Enjeux

Enjeux

Les nouveaux enjeux

Avec trois titres de champion du monde conquis en quatre années en classe reine, Marc Marquez s’affiche bel et bien comme le patron du MotoGP. Depuis ses débuts dans la catégorie, l’Espagnol n’a cependant jamais vécu deux fois la même saison. En 2013, le tout nouveau champion du monde Moto2 avait créé la surprise en décrochant le titre MotoGP dés sa première apparition dans la catégorie. Kenny Roberts était le dernier pilote à avoir réalisé un tel exploit, trente cinq ans auparavant. En 2014, Marquez avait carrément survolé le championnat en remportant les dix premiers Grands Prix d’affilée. Du jamais vu en MotoGP. L’année suivante, au guidon d’une moto plus capricieuse, le pilote Honda avait commis plusieurs fautes qui lui avaient coûté cher et il avait dû rendre la couronne à Lorenzo. Tirant les leçons de ses erreurs, Marc a réalisé une superbe saison 2016 en assurant les points quand il le fallait et en s’imposant quand il le pouvait. Les faux-pas de ses adversaires ont fait le reste. Cette année, l’officiel Honda affirme vouloir rester sur cette dynamique sans sur-jouer comme il a pu le faire par le passé. Pour cela, il devra éviter de répondre aux provocations de Maverick Viñales qui arrive cette saison chez Yamaha pour succéder à Jorge Lorenzo. Le nouveau coéquipier de Valentino Rossi a fait forte impression durant les tests hivernaux, et il faudra sans nul doute compter avec lui pour l’attribution du titre de champion du monde. Désormais chez Ducati, Jorge Lorenzo aura certainement plus de mal à faire jeu égal avec ses compatriotes sur la durée du championnat. A noter que quatre nouveaux pilotes issus du Moto2 découvrent cette année la catégorie MotoGP : Johan Zarco, Alex Rins, Sam Lowes et Jonas Folger. Côté constructeur, c’est KTM qui rejoint la danse de la classe reine avec un tandem composée de Pol Espargaro et Bradley Smith.

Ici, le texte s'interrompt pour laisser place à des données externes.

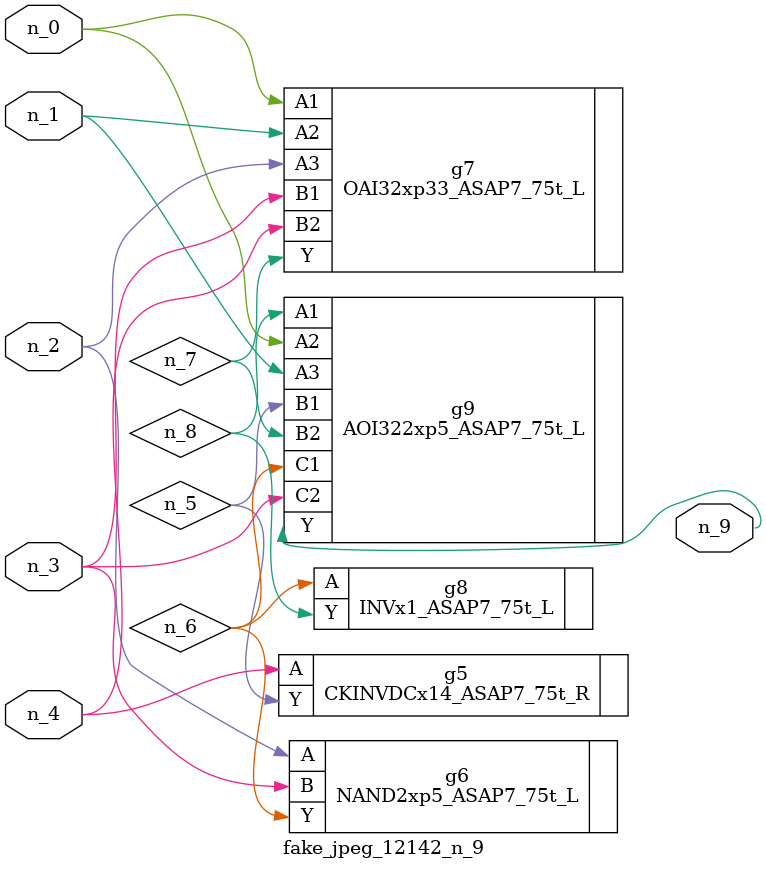
<source format=v>
module fake_jpeg_12142_n_9 (n_3, n_2, n_1, n_0, n_4, n_9);

input n_3;
input n_2;
input n_1;
input n_0;
input n_4;

output n_9;

wire n_8;
wire n_6;
wire n_5;
wire n_7;

CKINVDCx14_ASAP7_75t_R g5 ( 
.A(n_4),
.Y(n_5)
);

NAND2xp5_ASAP7_75t_L g6 ( 
.A(n_2),
.B(n_3),
.Y(n_6)
);

OAI32xp33_ASAP7_75t_L g7 ( 
.A1(n_0),
.A2(n_1),
.A3(n_2),
.B1(n_3),
.B2(n_4),
.Y(n_7)
);

INVx1_ASAP7_75t_L g8 ( 
.A(n_6),
.Y(n_8)
);

AOI322xp5_ASAP7_75t_L g9 ( 
.A1(n_8),
.A2(n_0),
.A3(n_1),
.B1(n_5),
.B2(n_7),
.C1(n_6),
.C2(n_3),
.Y(n_9)
);


endmodule
</source>
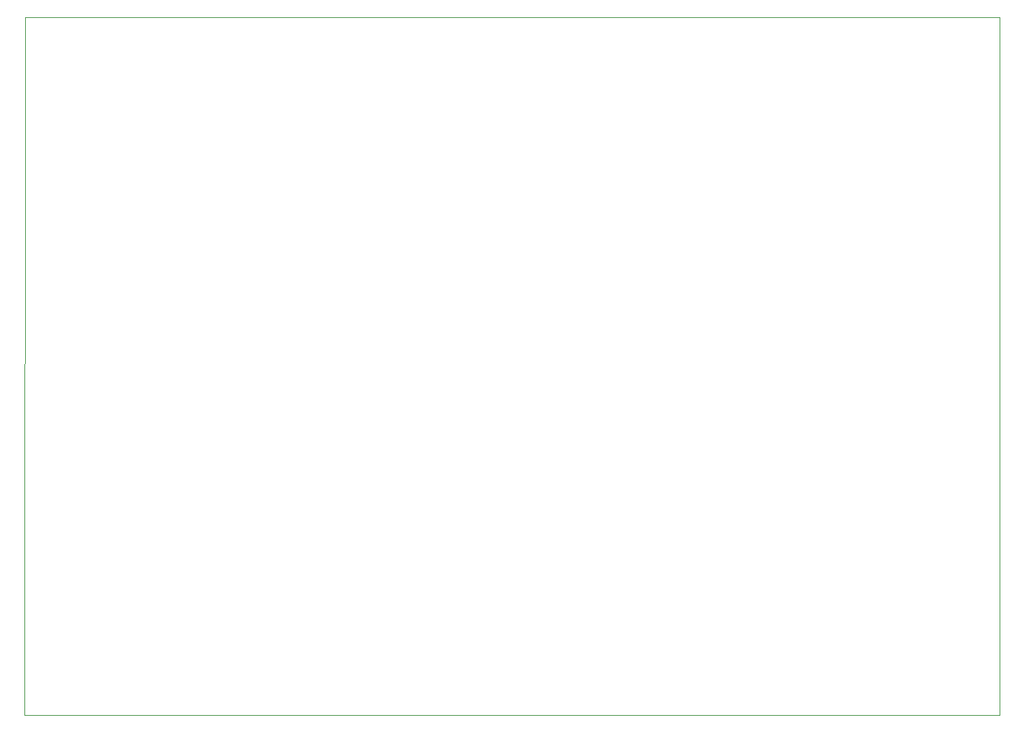
<source format=gbr>
%TF.GenerationSoftware,KiCad,Pcbnew,9.0.0*%
%TF.CreationDate,2026-01-02T12:40:45+01:00*%
%TF.ProjectId,camera,63616d65-7261-42e6-9b69-6361645f7063,rev?*%
%TF.SameCoordinates,Original*%
%TF.FileFunction,Profile,NP*%
%FSLAX46Y46*%
G04 Gerber Fmt 4.6, Leading zero omitted, Abs format (unit mm)*
G04 Created by KiCad (PCBNEW 9.0.0) date 2026-01-02 12:40:45*
%MOMM*%
%LPD*%
G01*
G04 APERTURE LIST*
%TA.AperFunction,Profile*%
%ADD10C,0.050000*%
%TD*%
G04 APERTURE END LIST*
D10*
X71310000Y30880000D02*
X186238982Y30880000D01*
X71310000Y30880000D02*
X71285000Y-51425000D01*
X71285000Y-51425000D02*
X186234000Y-51425000D01*
X186239000Y-51425000D02*
X186238983Y30880000D01*
M02*

</source>
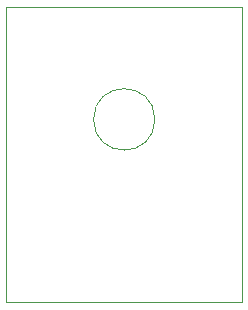
<source format=gm1>
G04 #@! TF.GenerationSoftware,KiCad,Pcbnew,(5.1.10)-1*
G04 #@! TF.CreationDate,2022-07-24T10:20:42-05:00*
G04 #@! TF.ProjectId,Magnetic_Switch,4d61676e-6574-4696-935f-537769746368,rev?*
G04 #@! TF.SameCoordinates,Original*
G04 #@! TF.FileFunction,Profile,NP*
%FSLAX46Y46*%
G04 Gerber Fmt 4.6, Leading zero omitted, Abs format (unit mm)*
G04 Created by KiCad (PCBNEW (5.1.10)-1) date 2022-07-24 10:20:42*
%MOMM*%
%LPD*%
G01*
G04 APERTURE LIST*
G04 #@! TA.AperFunction,Profile*
%ADD10C,0.025400*%
G04 #@! TD*
G04 APERTURE END LIST*
D10*
X154000000Y-109000000D02*
X134000000Y-109000000D01*
X154000000Y-84000000D02*
X154000000Y-109000000D01*
X134000000Y-84000000D02*
X154000000Y-84000000D01*
X134000000Y-109000000D02*
X134000000Y-84000000D01*
X146600000Y-93500000D02*
G75*
G03*
X146600000Y-93500000I-2600000J0D01*
G01*
M02*

</source>
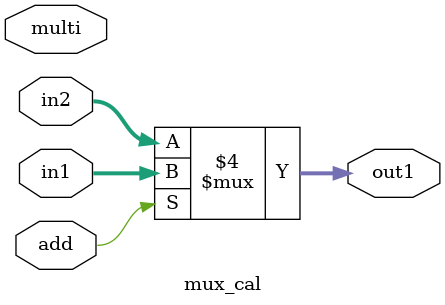
<source format=v>
`timescale 1ns / 1ps
module mux_cal(
    add,multi,in1,in2,
    out1
    );
	 input add;
    input multi;
    input [15:0] in1;
	 input [15:0] in2;
	 
	 output [15:0] out1;
	 reg [15:0] out1;
	 always @(*)
	 begin
	 if(add == 1)
		out1 = in1;
	 else
		out1 = in2;
	end


endmodule

</source>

Avec le passage en MotoGP de quatre des sept meilleurs pilotes du championnat du monde Moto2 2016, Thomas Lüthi pourrait être considéré comme le grand favori à la succession de Johann Zarco. Agé de 30 ans, présent dans la catégorie intermédiaire des Grands Prix depuis 2007, le pilote suisse est en effet le candidat au titre le plus expérimenté. Il a par ailleurs réalisé une très belle fin de saison 2016, coiffant Alex Rins sur le fil pour décrocher la deuxième place du championnat. Lüthi devra toutefois se méfier d’un certain Franco Morbidelli, considéré par beaucoup –et notamment par Johann Zarco- comme un excellent candidat au titre de champion du monde. Même s’il court toujours après sa première victoire en Grands Prix, l’Italien a passé un cap l’an dernier avec le team Marc VDS. Il a enchaîné les podiums et n’a d’ailleurs terminé au classement général qu’à un seul point d’Alex Rins. D’autres pilotes peuvent franchir un cap cette saison. C’est le cas de Takaaki Nagakami, en quête de régularité, mais aussi de Lorenzo Baldassari, autre pilote prometteur de la VR46 Academy, ou encore d’Alex Marquez, le coéquipier de Franco Morbidelli.

Comme la catégorie Moto2, cette saison la classe Moto3 se régénère. Après avoir surclassé ses adversaires en 2016, Brad Binder laisse vaquer son trône pour s’en aller poursuivre sa carrière dans la classe intermédiaire des Grands Prix. Troisième et quatrième du classement général, Jorge Navarro et Francesco Bagnaia font de même, tout comme Andrea Locatelli, Fabio Quartararo et Khairul Idham Pawi. Sur le papier, Enea Bastianini semble bien évidemment le mieux placé pour succéder au champion du monde sud-africain. Vice-champion du monde en titre, il est monté l’an dernier à six reprises sur le podium. Honda pourra aussi miser Fabio Di Gianntonio, Romano Fenati ou encore Aron Canet. Du coté de KTM, Bo Bendsneyder, Nicolo Bulega joueront les têtes d’affiches. Chez Peugeot, ce rôle sera attribué à Jakub Kornfeil.